Cannabis Regulation in Australia:

Putting community safety first

Penington Institute's new discussion paper reveals the urgent need for cannabis policy reform in Australia.

Australia’s drug policies are not working. The evidence of that is visible in the data and, far more importantly, in the daily lives of our people and our communities.

The data reveals a steady rise in drug-involved deaths over the past two decades and overwhelmed treatment services, while the most-commonly consumed substances in Australia are increasingly available at prices that are steady or declining.

Meanwhile, profits from the drug trade are driving violence perpetrated by increasingly well-armed participants in a thriving criminal ecosystem.

These trends reflect the counterproductive results of a national drug strategy that overwhelmingly relies on law enforcement. Low-level possession and use offences continue to dominate anti-drug arrests; this costly, misdirected, and ineffective outcome neither limits drug supply nor reduces criminal profit.

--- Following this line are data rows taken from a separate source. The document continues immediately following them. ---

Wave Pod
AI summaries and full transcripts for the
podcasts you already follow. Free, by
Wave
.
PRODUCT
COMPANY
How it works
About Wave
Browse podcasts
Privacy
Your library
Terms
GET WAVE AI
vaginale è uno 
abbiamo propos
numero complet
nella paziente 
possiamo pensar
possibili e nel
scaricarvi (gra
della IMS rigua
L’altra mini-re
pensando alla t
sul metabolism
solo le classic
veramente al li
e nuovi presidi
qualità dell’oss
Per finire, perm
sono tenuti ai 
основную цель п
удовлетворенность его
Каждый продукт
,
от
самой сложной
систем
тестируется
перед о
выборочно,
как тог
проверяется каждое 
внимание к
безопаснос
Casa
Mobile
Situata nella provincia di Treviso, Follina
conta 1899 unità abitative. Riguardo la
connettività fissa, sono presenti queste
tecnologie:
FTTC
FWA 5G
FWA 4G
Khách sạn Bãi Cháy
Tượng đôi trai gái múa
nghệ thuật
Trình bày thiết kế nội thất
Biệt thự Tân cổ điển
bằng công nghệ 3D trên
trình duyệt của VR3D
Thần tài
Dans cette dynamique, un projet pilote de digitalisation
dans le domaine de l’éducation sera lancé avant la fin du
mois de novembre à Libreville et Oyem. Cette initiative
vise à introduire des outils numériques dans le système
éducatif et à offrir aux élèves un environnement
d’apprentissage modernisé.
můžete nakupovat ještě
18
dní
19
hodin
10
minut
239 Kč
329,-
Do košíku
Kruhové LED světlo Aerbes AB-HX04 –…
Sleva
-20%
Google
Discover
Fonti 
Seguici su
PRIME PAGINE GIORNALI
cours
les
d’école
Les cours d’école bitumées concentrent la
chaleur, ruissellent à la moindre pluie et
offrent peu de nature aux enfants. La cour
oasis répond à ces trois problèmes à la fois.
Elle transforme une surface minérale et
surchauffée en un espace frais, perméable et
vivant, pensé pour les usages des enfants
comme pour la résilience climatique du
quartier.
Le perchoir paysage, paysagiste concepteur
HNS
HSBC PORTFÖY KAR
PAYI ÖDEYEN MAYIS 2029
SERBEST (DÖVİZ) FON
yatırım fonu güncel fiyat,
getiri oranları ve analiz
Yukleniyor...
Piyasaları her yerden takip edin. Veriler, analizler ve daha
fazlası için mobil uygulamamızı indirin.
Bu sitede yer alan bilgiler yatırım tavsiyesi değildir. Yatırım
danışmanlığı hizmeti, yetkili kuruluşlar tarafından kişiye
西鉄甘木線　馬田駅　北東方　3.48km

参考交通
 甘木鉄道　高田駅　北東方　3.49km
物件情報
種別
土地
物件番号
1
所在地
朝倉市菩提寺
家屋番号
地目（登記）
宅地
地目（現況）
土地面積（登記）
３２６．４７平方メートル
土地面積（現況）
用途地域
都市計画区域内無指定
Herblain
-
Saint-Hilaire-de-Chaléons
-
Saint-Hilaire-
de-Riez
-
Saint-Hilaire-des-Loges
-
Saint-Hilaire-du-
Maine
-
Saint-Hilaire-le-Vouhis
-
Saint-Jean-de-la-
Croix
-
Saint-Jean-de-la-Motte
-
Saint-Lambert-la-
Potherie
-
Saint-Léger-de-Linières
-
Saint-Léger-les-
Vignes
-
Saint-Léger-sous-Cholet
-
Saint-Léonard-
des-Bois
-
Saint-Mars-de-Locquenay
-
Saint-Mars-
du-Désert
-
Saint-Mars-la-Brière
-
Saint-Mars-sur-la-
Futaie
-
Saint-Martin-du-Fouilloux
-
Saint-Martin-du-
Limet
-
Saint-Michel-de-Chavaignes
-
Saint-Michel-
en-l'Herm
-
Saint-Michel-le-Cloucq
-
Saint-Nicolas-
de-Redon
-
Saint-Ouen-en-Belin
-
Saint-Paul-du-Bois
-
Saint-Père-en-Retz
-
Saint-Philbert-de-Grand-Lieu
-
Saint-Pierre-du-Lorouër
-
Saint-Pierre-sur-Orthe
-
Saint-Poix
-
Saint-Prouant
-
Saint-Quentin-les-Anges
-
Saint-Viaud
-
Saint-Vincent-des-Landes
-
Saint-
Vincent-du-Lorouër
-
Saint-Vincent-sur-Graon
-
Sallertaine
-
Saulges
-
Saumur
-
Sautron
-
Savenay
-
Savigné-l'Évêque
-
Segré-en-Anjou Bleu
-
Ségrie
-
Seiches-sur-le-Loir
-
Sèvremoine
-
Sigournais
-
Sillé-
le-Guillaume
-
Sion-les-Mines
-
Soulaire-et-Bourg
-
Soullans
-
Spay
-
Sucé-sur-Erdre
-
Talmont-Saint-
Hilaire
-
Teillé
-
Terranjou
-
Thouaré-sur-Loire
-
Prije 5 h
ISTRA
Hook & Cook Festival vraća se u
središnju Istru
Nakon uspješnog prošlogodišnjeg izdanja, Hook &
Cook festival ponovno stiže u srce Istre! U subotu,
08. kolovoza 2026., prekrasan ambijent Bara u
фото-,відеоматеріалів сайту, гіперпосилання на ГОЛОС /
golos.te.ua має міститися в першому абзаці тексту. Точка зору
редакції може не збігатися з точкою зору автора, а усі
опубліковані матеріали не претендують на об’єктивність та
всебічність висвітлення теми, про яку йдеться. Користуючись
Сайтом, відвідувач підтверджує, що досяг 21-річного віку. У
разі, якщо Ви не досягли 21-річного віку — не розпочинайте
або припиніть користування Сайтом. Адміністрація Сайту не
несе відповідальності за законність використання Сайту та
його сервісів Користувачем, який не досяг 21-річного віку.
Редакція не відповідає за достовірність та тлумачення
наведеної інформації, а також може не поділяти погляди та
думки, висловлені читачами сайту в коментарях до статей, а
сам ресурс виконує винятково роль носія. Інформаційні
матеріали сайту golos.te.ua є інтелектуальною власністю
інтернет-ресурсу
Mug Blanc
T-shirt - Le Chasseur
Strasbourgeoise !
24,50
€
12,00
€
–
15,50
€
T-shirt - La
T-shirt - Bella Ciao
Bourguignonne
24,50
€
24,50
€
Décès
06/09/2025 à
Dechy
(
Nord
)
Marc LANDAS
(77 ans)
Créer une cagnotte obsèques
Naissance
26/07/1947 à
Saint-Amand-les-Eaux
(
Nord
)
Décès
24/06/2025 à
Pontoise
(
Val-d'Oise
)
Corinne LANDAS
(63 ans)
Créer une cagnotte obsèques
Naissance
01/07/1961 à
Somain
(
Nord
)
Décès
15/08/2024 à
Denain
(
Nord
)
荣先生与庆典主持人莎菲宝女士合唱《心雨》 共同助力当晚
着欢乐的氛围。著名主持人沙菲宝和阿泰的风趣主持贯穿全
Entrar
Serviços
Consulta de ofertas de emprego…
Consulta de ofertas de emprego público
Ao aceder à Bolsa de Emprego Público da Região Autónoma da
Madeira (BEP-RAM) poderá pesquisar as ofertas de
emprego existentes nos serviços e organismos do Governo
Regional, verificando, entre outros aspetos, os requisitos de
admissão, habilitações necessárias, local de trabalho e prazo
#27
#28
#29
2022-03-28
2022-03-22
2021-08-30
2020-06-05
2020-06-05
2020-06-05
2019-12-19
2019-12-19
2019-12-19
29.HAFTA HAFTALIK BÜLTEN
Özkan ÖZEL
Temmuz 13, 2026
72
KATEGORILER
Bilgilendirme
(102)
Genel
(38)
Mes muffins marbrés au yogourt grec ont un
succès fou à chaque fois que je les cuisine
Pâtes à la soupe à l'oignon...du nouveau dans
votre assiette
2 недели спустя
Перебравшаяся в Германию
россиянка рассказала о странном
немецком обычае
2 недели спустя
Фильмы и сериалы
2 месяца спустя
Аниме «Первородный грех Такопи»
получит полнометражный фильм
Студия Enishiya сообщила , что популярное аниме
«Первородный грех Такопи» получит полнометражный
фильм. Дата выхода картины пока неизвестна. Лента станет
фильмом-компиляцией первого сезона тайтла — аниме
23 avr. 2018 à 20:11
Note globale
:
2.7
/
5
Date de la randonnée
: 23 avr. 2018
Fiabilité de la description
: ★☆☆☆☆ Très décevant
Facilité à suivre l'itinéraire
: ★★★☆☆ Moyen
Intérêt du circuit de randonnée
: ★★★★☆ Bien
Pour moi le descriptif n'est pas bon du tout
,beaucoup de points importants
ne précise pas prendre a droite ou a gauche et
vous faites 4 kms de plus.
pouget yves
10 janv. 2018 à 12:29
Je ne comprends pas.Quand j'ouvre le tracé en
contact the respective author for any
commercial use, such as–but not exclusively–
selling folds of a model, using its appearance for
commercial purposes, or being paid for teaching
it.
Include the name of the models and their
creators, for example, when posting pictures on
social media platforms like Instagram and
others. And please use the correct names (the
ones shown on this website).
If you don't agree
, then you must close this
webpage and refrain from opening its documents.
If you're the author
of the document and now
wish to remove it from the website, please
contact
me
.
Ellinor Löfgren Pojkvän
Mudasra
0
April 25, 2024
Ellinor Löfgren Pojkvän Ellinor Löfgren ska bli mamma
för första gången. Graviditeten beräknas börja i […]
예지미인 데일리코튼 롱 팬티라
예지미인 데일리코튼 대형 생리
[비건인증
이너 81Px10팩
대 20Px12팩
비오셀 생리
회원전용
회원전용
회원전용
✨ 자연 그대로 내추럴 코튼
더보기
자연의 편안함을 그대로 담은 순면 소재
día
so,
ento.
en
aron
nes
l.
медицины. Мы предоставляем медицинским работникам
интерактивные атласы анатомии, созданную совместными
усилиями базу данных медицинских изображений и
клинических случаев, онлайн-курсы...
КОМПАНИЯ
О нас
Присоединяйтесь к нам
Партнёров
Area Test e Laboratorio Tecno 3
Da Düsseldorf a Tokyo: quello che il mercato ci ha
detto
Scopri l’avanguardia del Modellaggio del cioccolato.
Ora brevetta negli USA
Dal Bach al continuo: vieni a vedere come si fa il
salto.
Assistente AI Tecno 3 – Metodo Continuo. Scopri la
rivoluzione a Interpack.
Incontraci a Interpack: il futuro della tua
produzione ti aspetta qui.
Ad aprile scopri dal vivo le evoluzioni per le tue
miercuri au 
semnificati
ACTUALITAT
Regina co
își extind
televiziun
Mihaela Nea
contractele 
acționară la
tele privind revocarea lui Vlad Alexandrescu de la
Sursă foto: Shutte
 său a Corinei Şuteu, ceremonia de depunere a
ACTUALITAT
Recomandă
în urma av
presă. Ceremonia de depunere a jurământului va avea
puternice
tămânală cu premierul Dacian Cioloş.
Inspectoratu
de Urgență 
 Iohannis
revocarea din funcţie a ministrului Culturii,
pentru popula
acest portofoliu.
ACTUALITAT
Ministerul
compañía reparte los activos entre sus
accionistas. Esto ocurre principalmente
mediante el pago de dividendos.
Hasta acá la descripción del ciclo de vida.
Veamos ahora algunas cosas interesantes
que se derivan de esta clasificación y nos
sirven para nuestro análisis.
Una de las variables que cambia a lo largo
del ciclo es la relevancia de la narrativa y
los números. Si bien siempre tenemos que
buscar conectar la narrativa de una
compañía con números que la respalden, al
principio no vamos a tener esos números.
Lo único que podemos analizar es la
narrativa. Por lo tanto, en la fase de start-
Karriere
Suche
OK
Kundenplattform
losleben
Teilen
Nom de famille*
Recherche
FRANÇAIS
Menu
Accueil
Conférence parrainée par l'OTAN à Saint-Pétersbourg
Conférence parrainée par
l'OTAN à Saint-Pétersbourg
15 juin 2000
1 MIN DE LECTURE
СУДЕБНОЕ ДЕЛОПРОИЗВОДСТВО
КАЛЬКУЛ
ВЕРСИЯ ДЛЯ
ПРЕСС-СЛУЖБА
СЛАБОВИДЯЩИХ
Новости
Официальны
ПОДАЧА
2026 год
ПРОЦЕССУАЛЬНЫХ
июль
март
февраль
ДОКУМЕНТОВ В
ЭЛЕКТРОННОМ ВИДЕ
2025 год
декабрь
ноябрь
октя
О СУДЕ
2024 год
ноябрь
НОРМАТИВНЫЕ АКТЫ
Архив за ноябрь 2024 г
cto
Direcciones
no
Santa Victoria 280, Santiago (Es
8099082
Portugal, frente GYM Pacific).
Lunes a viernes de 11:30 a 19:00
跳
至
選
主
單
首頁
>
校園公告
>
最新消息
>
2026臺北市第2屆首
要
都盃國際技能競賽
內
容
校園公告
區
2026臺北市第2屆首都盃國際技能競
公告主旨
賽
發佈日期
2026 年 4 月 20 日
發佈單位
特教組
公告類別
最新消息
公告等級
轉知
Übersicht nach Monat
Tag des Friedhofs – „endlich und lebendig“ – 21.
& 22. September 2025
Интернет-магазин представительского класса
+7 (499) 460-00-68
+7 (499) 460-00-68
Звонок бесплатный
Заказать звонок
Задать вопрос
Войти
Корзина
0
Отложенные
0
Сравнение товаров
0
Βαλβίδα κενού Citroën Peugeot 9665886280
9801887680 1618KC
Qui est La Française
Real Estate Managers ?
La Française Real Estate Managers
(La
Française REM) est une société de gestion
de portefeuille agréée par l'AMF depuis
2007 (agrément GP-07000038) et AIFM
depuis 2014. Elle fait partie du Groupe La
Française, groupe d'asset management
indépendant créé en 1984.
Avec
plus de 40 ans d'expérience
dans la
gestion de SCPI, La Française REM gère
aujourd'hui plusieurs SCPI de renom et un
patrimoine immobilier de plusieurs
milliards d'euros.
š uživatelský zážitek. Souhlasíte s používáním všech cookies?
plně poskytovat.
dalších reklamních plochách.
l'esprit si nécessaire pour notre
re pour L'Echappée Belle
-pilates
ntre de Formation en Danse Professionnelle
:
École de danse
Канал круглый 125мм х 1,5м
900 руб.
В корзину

Bold steps are needed to rethink how we protect people and communities, starting with the implementation of low-risk, maximum-impact interventions.

Establishing a regulated adult-use cannabis market is an example of such a policy: an evidence-based response that will reduce wasteful misallocation of law enforcement resources, shrink criminal organisations’ revenue, and generate resources to address key health and safety priorities.